06-08-2025 12:00:00 AM
India will be the world’s second best represented nation in the 2026 World University Rankings, published in October: First the US with 171 universities, two India with 128, three Japan with 115, and the UK with 109 universities.
Business Desk Mumbai
The vision of the National Education Policy 2020 is rapidly becoming a reality, and India is poised to break new records to become the second-best represented country in the world, behind the United States, in the 2026 edition of the Times Higher Education ranking (THE), a senior Times Higher Education official has said.
“In the 2026 edition of the world rankings, to be published at the World Academic Summit in October this year, India will break new records to become the second-best-represented nation in the world, behind only the US,” Phil Baty, chief global affairs officer at Times Higher Education, said. India will be the world’s 2nd best represented nation in the 2026 World University Rankings, published in October: First the US with 171 universities, two India with 128, three Japan with 115, and the UK with 109 universities.
“In 2019, the year before NEP 2020, India had a respectable 49 universities in the rankings—a share of around 4% of all ranked universities.

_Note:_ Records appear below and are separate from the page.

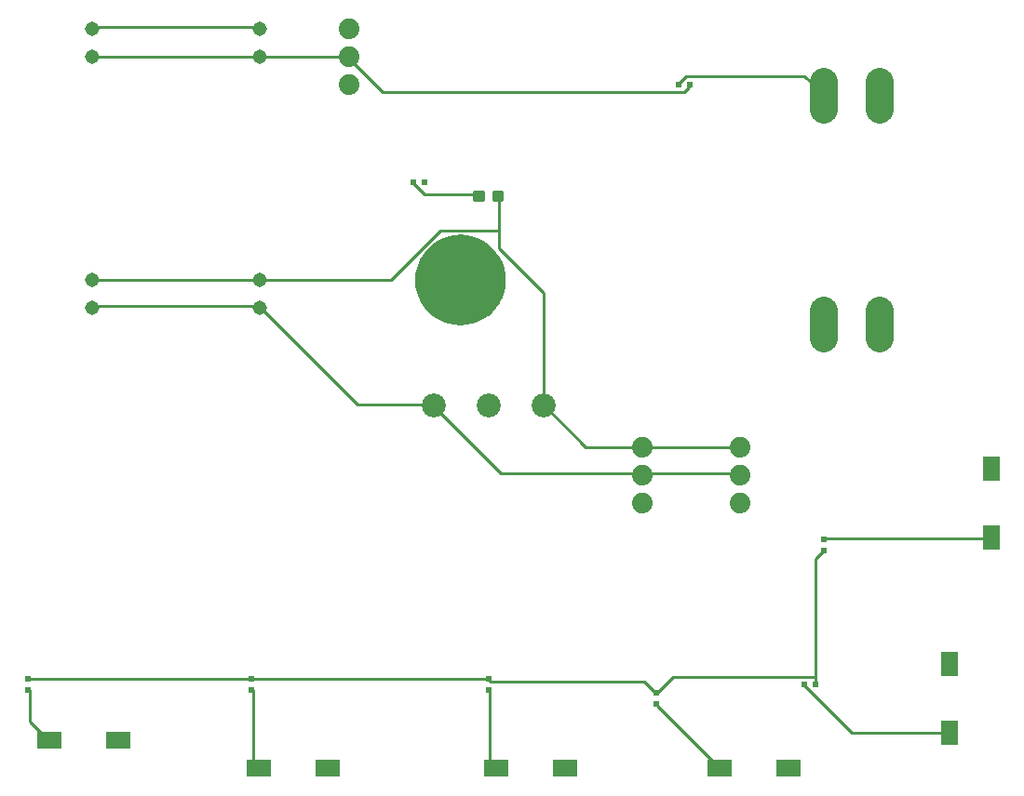
<source format=gbr>
G04 EAGLE Gerber RS-274X export*
G75*
%MOMM*%
%FSLAX34Y34*%
%LPD*%
%INTop Copper*%
%IPPOS*%
%AMOC8*
5,1,8,0,0,1.08239X$1,22.5*%
G01*
%ADD10C,0.300000*%
%ADD11C,2.540000*%
%ADD12C,1.308000*%
%ADD13C,4.572000*%
%ADD14C,1.879600*%
%ADD15R,0.600000X0.600000*%
%ADD16C,2.184400*%
%ADD17R,2.300000X1.600000*%
%ADD18R,1.600000X2.300000*%
%ADD19C,0.254000*%

G36*
X457283Y454028D02*
X457283Y454028D01*
X462505Y454371D01*
X462507Y454371D01*
X462510Y454371D01*
X462669Y454393D01*
X467802Y455414D01*
X467804Y455414D01*
X467807Y455414D01*
X467962Y455456D01*
X472917Y457139D01*
X472919Y457140D01*
X472922Y457140D01*
X473070Y457202D01*
X477764Y459517D01*
X477766Y459518D01*
X477768Y459519D01*
X477907Y459600D01*
X482258Y462507D01*
X482260Y462509D01*
X482263Y462510D01*
X482390Y462608D01*
X486324Y466058D01*
X486326Y466060D01*
X486328Y466062D01*
X486442Y466176D01*
X489892Y470110D01*
X489893Y470112D01*
X489895Y470114D01*
X489993Y470242D01*
X492900Y474593D01*
X492902Y474595D01*
X492903Y474597D01*
X492983Y474736D01*
X495298Y479430D01*
X495299Y479432D01*
X495300Y479434D01*
X495361Y479583D01*
X497044Y484538D01*
X497044Y484540D01*
X497045Y484543D01*
X497087Y484698D01*
X498107Y489831D01*
X498108Y489833D01*
X498108Y489836D01*
X498129Y489995D01*
X498472Y495217D01*
X498471Y495220D01*
X498472Y495222D01*
X498472Y495383D01*
X498129Y500605D01*
X498129Y500607D01*
X498129Y500610D01*
X498108Y500769D01*
X497087Y505902D01*
X497086Y505904D01*
X497086Y505907D01*
X497044Y506062D01*
X495362Y511017D01*
X495361Y511020D01*
X495360Y511022D01*
X495298Y511171D01*
X492984Y515864D01*
X492983Y515866D01*
X492982Y515869D01*
X492901Y516008D01*
X489994Y520359D01*
X489992Y520361D01*
X489991Y520363D01*
X489893Y520491D01*
X486442Y524425D01*
X486440Y524427D01*
X486439Y524429D01*
X486325Y524542D01*
X482391Y527993D01*
X482389Y527994D01*
X482387Y527996D01*
X482259Y528094D01*
X477908Y531001D01*
X477906Y531002D01*
X477904Y531004D01*
X477764Y531084D01*
X473071Y533398D01*
X473068Y533399D01*
X473066Y533401D01*
X472917Y533462D01*
X467962Y535144D01*
X467960Y535145D01*
X467957Y535146D01*
X467802Y535187D01*
X462669Y536208D01*
X462667Y536208D01*
X462664Y536209D01*
X462505Y536229D01*
X457283Y536572D01*
X457280Y536571D01*
X457278Y536572D01*
X457117Y536572D01*
X451895Y536229D01*
X451893Y536229D01*
X451890Y536229D01*
X451731Y536207D01*
X446598Y535187D01*
X446596Y535186D01*
X446593Y535186D01*
X446438Y535144D01*
X441483Y533461D01*
X441481Y533460D01*
X441478Y533460D01*
X441330Y533398D01*
X436636Y531083D01*
X436634Y531082D01*
X436632Y531081D01*
X436493Y531000D01*
X432142Y528093D01*
X432140Y528091D01*
X432137Y528090D01*
X432010Y527992D01*
X428076Y524542D01*
X428074Y524540D01*
X428072Y524538D01*
X427958Y524424D01*
X424508Y520490D01*
X424507Y520488D01*
X424505Y520486D01*
X424407Y520358D01*
X421500Y516007D01*
X421499Y516005D01*
X421497Y516003D01*
X421417Y515864D01*
X419102Y511170D01*
X419101Y511168D01*
X419100Y511166D01*
X419039Y511017D01*
X417356Y506062D01*
X417356Y506060D01*
X417355Y506057D01*
X417314Y505902D01*
X416293Y500769D01*
X416292Y500767D01*
X416292Y500764D01*
X416271Y500605D01*
X415968Y495992D01*
X415968Y495991D01*
X415928Y495383D01*
X415929Y495380D01*
X415928Y495378D01*
X415928Y495217D01*
X416271Y489995D01*
X416271Y489993D01*
X416271Y489990D01*
X416293Y489831D01*
X417314Y484698D01*
X417314Y484696D01*
X417314Y484693D01*
X417356Y484538D01*
X419039Y479583D01*
X419040Y479581D01*
X419040Y479578D01*
X419102Y479430D01*
X421417Y474736D01*
X421418Y474734D01*
X421419Y474732D01*
X421500Y474593D01*
X424407Y470242D01*
X424409Y470240D01*
X424410Y470237D01*
X424508Y470110D01*
X427958Y466176D01*
X427960Y466174D01*
X427962Y466172D01*
X428076Y466058D01*
X432010Y462608D01*
X432012Y462607D01*
X432014Y462605D01*
X432142Y462507D01*
X436493Y459600D01*
X436495Y459599D01*
X436497Y459597D01*
X436636Y459517D01*
X441330Y457202D01*
X441332Y457201D01*
X441334Y457200D01*
X441483Y457139D01*
X446438Y455456D01*
X446440Y455456D01*
X446443Y455455D01*
X446598Y455414D01*
X451731Y454393D01*
X451733Y454392D01*
X451736Y454392D01*
X451895Y454371D01*
X457117Y454028D01*
X457120Y454029D01*
X457122Y454028D01*
X457283Y454028D01*
G37*
D10*
X487870Y568000D02*
X487870Y575000D01*
X494870Y575000D01*
X494870Y568000D01*
X487870Y568000D01*
X487870Y570850D02*
X494870Y570850D01*
X494870Y573700D02*
X487870Y573700D01*
X470330Y575000D02*
X470330Y568000D01*
X470330Y575000D02*
X477330Y575000D01*
X477330Y568000D01*
X470330Y568000D01*
X470330Y570850D02*
X477330Y570850D01*
X477330Y573700D02*
X470330Y573700D01*
D11*
X838200Y650240D02*
X838200Y675640D01*
X787400Y675640D02*
X787400Y650240D01*
X787400Y467360D02*
X787400Y441960D01*
X838200Y441960D02*
X838200Y467360D01*
D12*
X122000Y469900D03*
X122000Y495300D03*
X274400Y469900D03*
X274400Y495300D03*
X122000Y698500D03*
X122000Y723900D03*
X274400Y698500D03*
X274400Y723900D03*
D13*
X457200Y495300D03*
D14*
X711200Y292100D03*
X711200Y317500D03*
X711200Y342900D03*
X622300Y292100D03*
X622300Y317500D03*
X622300Y342900D03*
D15*
X63500Y132000D03*
X63500Y122000D03*
X655400Y673100D03*
X665400Y673100D03*
X266700Y132000D03*
X266700Y122000D03*
X482600Y132000D03*
X482600Y122000D03*
X635000Y119300D03*
X635000Y109300D03*
X779700Y127000D03*
X769700Y127000D03*
X787400Y249000D03*
X787400Y259000D03*
D16*
X432600Y381000D03*
X482600Y381000D03*
X532600Y381000D03*
D15*
X414100Y584200D03*
X424100Y584200D03*
D17*
X82800Y76200D03*
X145800Y76200D03*
X273300Y50800D03*
X336300Y50800D03*
X489200Y50800D03*
X552200Y50800D03*
X692400Y50800D03*
X755400Y50800D03*
D18*
X901700Y82800D03*
X901700Y145800D03*
X939800Y260600D03*
X939800Y323600D03*
D14*
X355600Y723900D03*
X355600Y698500D03*
X355600Y673100D03*
D19*
X274320Y495808D02*
X123952Y495808D01*
X122000Y495300D01*
X274320Y495808D02*
X274400Y495300D01*
X274320Y725424D02*
X123952Y725424D01*
X122000Y723900D01*
X274320Y725424D02*
X274400Y723900D01*
X623824Y343408D02*
X711200Y343408D01*
X623824Y343408D02*
X622300Y342900D01*
X711200Y342900D02*
X711200Y343408D01*
X491744Y524256D02*
X491744Y540512D01*
X491744Y570992D01*
X491744Y524256D02*
X532384Y483616D01*
X532384Y382016D01*
X491744Y570992D02*
X491370Y571500D01*
X532384Y382016D02*
X532600Y381000D01*
X570992Y343408D02*
X621792Y343408D01*
X570992Y343408D02*
X534416Y379984D01*
X621792Y343408D02*
X622300Y342900D01*
X534416Y379984D02*
X532600Y381000D01*
X394208Y495808D02*
X276352Y495808D01*
X394208Y495808D02*
X438912Y540512D01*
X491744Y540512D01*
X276352Y495808D02*
X274400Y495300D01*
X274320Y699008D02*
X123952Y699008D01*
X122000Y698500D01*
X274320Y699008D02*
X274400Y698500D01*
X664464Y672592D02*
X664464Y670560D01*
X660400Y666496D01*
X386080Y666496D01*
X355600Y696976D01*
X664464Y672592D02*
X665400Y673100D01*
X355600Y696976D02*
X355600Y698500D01*
X355600Y699008D02*
X276352Y699008D01*
X274400Y698500D01*
X355600Y698500D02*
X355600Y699008D01*
X623824Y319024D02*
X711200Y319024D01*
X623824Y319024D02*
X622300Y317500D01*
X711200Y317500D02*
X711200Y319024D01*
X274320Y471424D02*
X123952Y471424D01*
X122000Y469900D01*
X274320Y471424D02*
X274400Y469900D01*
X363728Y382016D02*
X430784Y382016D01*
X363728Y382016D02*
X276352Y469392D01*
X430784Y382016D02*
X432600Y381000D01*
X276352Y469392D02*
X274400Y469900D01*
X493776Y319024D02*
X621792Y319024D01*
X493776Y319024D02*
X432816Y379984D01*
X621792Y319024D02*
X622300Y317500D01*
X432816Y379984D02*
X432600Y381000D01*
X656336Y674624D02*
X662432Y680720D01*
X770128Y680720D01*
X786384Y664464D01*
X656336Y674624D02*
X655400Y673100D01*
X786384Y664464D02*
X787400Y662940D01*
X424688Y573024D02*
X414528Y583184D01*
X424688Y573024D02*
X473456Y573024D01*
X414528Y583184D02*
X414100Y584200D01*
X473456Y573024D02*
X473830Y571500D01*
X266192Y132080D02*
X65024Y132080D01*
X63500Y132000D01*
X266192Y132080D02*
X266700Y132000D01*
X780288Y134112D02*
X780288Y241808D01*
X780288Y134112D02*
X780288Y128016D01*
X780288Y241808D02*
X786384Y247904D01*
X780288Y128016D02*
X779700Y127000D01*
X786384Y247904D02*
X787400Y249000D01*
X623824Y130048D02*
X483616Y130048D01*
X623824Y130048D02*
X633984Y119888D01*
X483616Y130048D02*
X482600Y132000D01*
X633984Y119888D02*
X635000Y119300D01*
X650240Y134112D02*
X780288Y134112D01*
X650240Y134112D02*
X636016Y119888D01*
X635000Y119300D01*
X481584Y132080D02*
X268224Y132080D01*
X266700Y132000D01*
X481584Y132080D02*
X482600Y132000D01*
X268224Y121920D02*
X268224Y54864D01*
X272288Y50800D01*
X268224Y121920D02*
X266700Y122000D01*
X272288Y50800D02*
X273300Y50800D01*
X65024Y93472D02*
X65024Y121920D01*
X65024Y93472D02*
X81280Y77216D01*
X65024Y121920D02*
X63500Y122000D01*
X81280Y77216D02*
X82800Y76200D01*
X483616Y54864D02*
X483616Y121920D01*
X483616Y54864D02*
X487680Y50800D01*
X483616Y121920D02*
X482600Y122000D01*
X487680Y50800D02*
X489200Y50800D01*
X636016Y107696D02*
X692912Y50800D01*
X636016Y107696D02*
X635000Y109300D01*
X692400Y50800D02*
X692912Y50800D01*
X770128Y125984D02*
X812800Y83312D01*
X900176Y83312D01*
X770128Y125984D02*
X769700Y127000D01*
X900176Y83312D02*
X901700Y82800D01*
X938784Y260096D02*
X788416Y260096D01*
X787400Y259000D01*
X938784Y260096D02*
X939800Y260600D01*
M02*

</source>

In the 2026 edition, India's representation will have almost tripled, to 128 ranked universities, representing almost six percent of all ranked universities,” he added.
He said the achievement reflects a nationwide commitment from Indian universities to collect better data, to step forward and subject themselves to global data benchmarking, to put themselves on the world stage alongside the top research universities worldwide, and to be a visible and active part of the global academic community, where research collaboration and talent exchange can help them to thrive further.

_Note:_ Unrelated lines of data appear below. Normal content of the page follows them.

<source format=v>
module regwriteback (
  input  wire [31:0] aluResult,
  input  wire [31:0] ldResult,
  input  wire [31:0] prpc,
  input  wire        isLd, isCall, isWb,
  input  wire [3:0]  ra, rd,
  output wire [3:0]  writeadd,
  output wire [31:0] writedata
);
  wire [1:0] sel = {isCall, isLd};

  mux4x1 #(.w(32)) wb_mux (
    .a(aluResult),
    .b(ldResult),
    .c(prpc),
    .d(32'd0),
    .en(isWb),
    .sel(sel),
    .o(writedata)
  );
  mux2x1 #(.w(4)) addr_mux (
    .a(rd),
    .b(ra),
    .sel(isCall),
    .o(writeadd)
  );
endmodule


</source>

The expert said that it is not just in representation where India is showing exceptional progress, but there are improvements in quality too.
He said India’s National Education Policy of 2020 was “so pioneering and bold" that many said at its launch five years ago that it was simply too ambitious to succeed.

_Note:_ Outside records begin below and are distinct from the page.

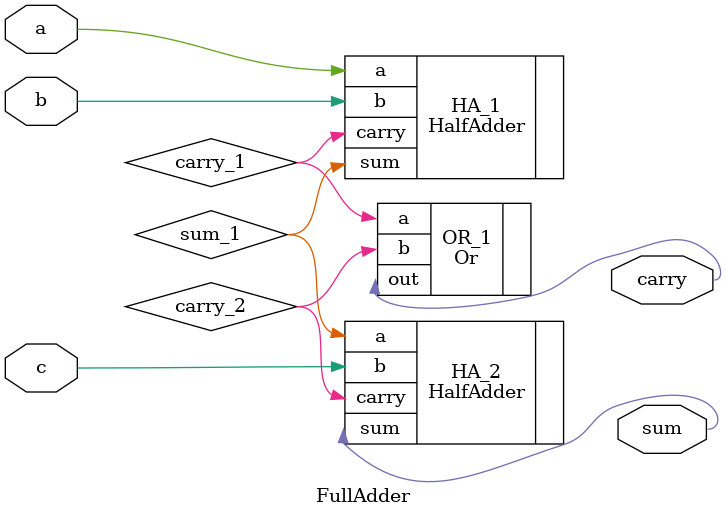
<source format=v>
/**
 * Computes the sum of three bits.
 */

 
module FullAdder(
	input a,		//1-bit input
	input b,		//1-bit input
	input c,		//1-bit input
	output sum,		//Right bit of a + b + c
	output carry	//Left bit of a + b + c
);

	wire sum_1, carry_1, carry_2;
	HalfAdder HA_1(.a(a),.b(b),.sum(sum_1),.carry(carry_1));
	HalfAdder HA_2(.a(sum_1),.b(c),.sum(sum),.carry(carry_2));
	Or OR_1(.a(carry_1),.b(carry_2),.out(carry));

endmodule

</source>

“One commentator wrote in Times Higher Education at the time that the vision of Prime Minister Narendra Modi was inspiring, and the planned reforms were commendable; 'however, whether any of this comes to pass remains unclear... it is far from a given that the document will even be implemented.' But exactly five years since the NEP 2020 was formally launched, on July 29, 2020, there is a growing body of independent evidence that despite the dramatic disruption of the Covid-19 pandemic, the bold vision is rapidly becoming a reality,” he said.
“Certainly, regarding ambitions to improve higher education quality and to finally embrace the full internationalisation of Indian higher education, Times Higher Education's data is clear: the plans are working,” he added.
The Times Higher Education World University Rankings assess globally-facing research-intensive universities across 18 rigorous performance metrics, focused on excellence in teaching, research, international outlook, and vital knowledge transfer between universities and industry. He said India is improving its “research quality” ranking performance.
Baty said the data is clear that India's universities are increasingly rubbing shoulders with the world's global research elite.
“But based on an additional, very different set of performance metrics based on their social and economic impact, India's universities are also starting to really shine.” The latest results were published at the Global Sustainable Development Congress last month, and India was a world leader. In the overall Impact ranking, India had eight world top-200 ranked universities, and across a range of vital individual SDGs, it has a smattering of world top-ten universities.